A pesar de ello, siempre me he preguntado qué forma de silenciosa relación se hubiera establecido entre los dos. Qué forma tan naturalmente negada de intimidad nos habría unido. Te dejaría indiferente observar que hoy día es costumbre entre la gente del país bárbaro al que migraste disputarles los secretos propios a las biografías de nuestros precursores. Tendría, quizá, la curiosa legitimidad de preguntarte algunas cosas que jamás quisiste que conociéramos: por qué te desterraron del Japón imperial, por qué elegiste este hostil desierto para buscar una familia, qué viste en las guerras en las cuales peleaste o cuánta decepción o resignación o secretos odios se hicieron legítimos frente al latrocinio de tus propiedades, a la vejación de tu estirpe en esta tierra.
Pero hay rastros menos grandilocuentes, menos públicos, que merecerían ser exhibidos, y, por lo general, cuando converso contigo en esos sueños voluntarios que son también signos de mi gradual envejecimiento, no insisto en esos secretos tuyos abandonados a la broma cósmica de un documento familiar, que pertenece a la misma índole de las evidencias que nos llegan siempre tarde como el infinito eco del propio universo. Al contrario, pienso en tu forma involuntaria de acompañarme: en la etiqueta de nuestro nombre mal escrito, en su origen, al parecer innato e inalterable; en mi digestión enfermiza que se agrava con los años; en mi predisposición al silencio y a la soledad, y a la relación que, a través de nuestro temperamento, tuve siempre con mi padre, ese hijo tuyo, el menor, que fue siempre el más silencioso y el más ofendido con la pobreza que te fue impuesta.
Te haría cierta gracia saber que la asociación de peruanos de ascendencia japonesa, cuya afiliación te resultó siempre molesta, no hace mucho me tributó un reconocimiento equívoco.

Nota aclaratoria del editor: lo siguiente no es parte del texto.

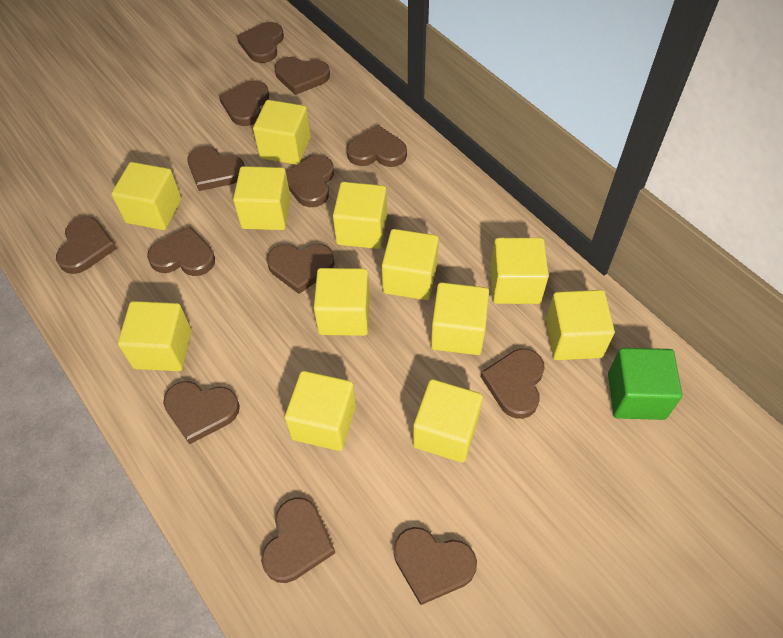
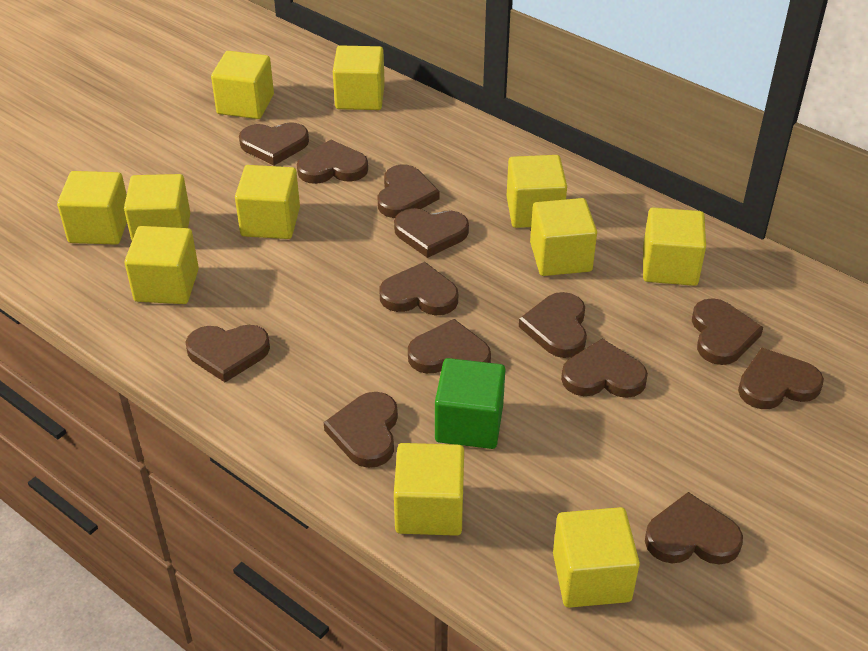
yellow cube: [111,162,182,230] [118,301,192,371] [233,166,291,230] [253,100,311,165] [285,371,356,451] [314,268,370,336] [333,182,387,249] [382,229,439,300] [413,379,483,463] [431,282,489,355] [490,238,549,304] [546,290,615,360] = 12 -> [57,171,127,245] [124,174,190,241] [125,226,199,304] [211,51,274,119] [235,165,300,239] [333,45,385,110] [394,443,464,536] [507,155,567,228] [530,198,597,276] [553,507,640,608] [643,207,706,286] = 11

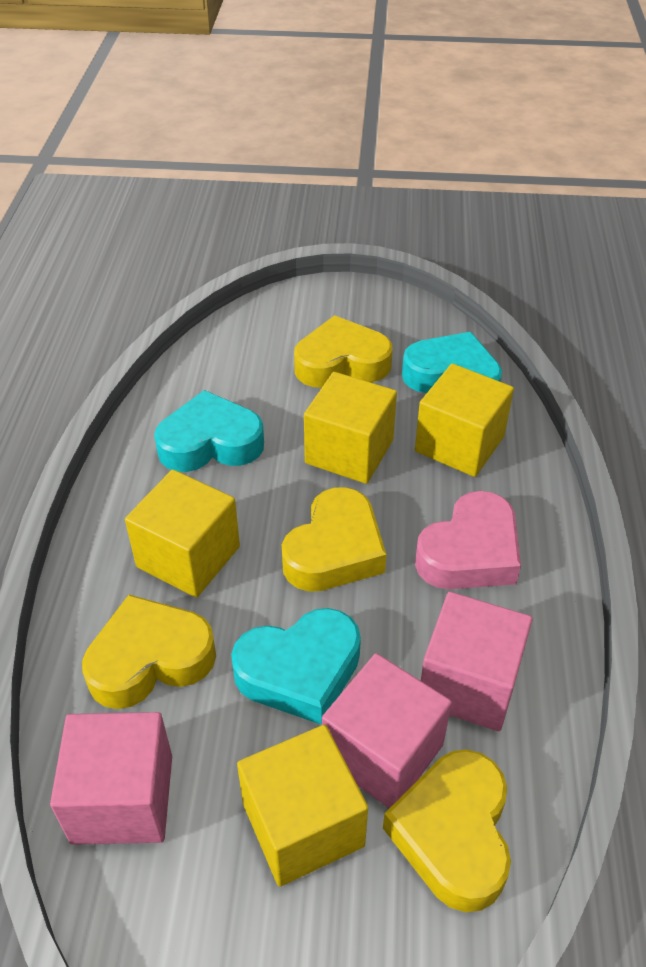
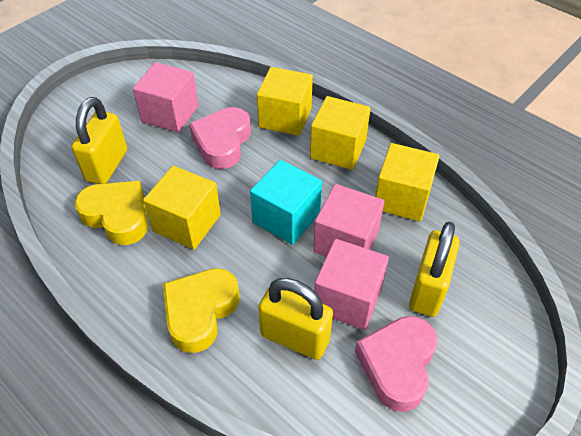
pink heart: [415,491,521,589] = 1 -> [189,107,251,169] [355,316,437,412] = 2
turquoise cube: none = 0 -> [250,160,322,245] = 1
turquoise heart: [154,390,264,472] [231,608,361,725] [402,332,502,393] = 3 -> none = 0
yellow heart: [82,595,216,709] [282,487,387,592] [294,315,392,388] [383,750,511,912] = 4 -> [74,181,148,245] [163,268,240,353] = 2
yellow padlock: none = 0 -> [72,97,127,184] [258,278,333,360] [409,222,460,317] = 3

Por supuesto, llegado el día, no asistí. Al igual que tú, hace mucho que decidí marcharme a otro lugar y a otra lengua que, por cierto, cada día hablo peor. Tu hijo menor tuvo que acudir en mi lugar, odiando tanto como yo estas cosas públicas, y aunque ya han pasado casi seis meses, todavía no hemos conversado sobre esto. Supongo que habrías aprobado, querido abuelo Eisuke, nuestra manera secreta de gestionar tu homenaje.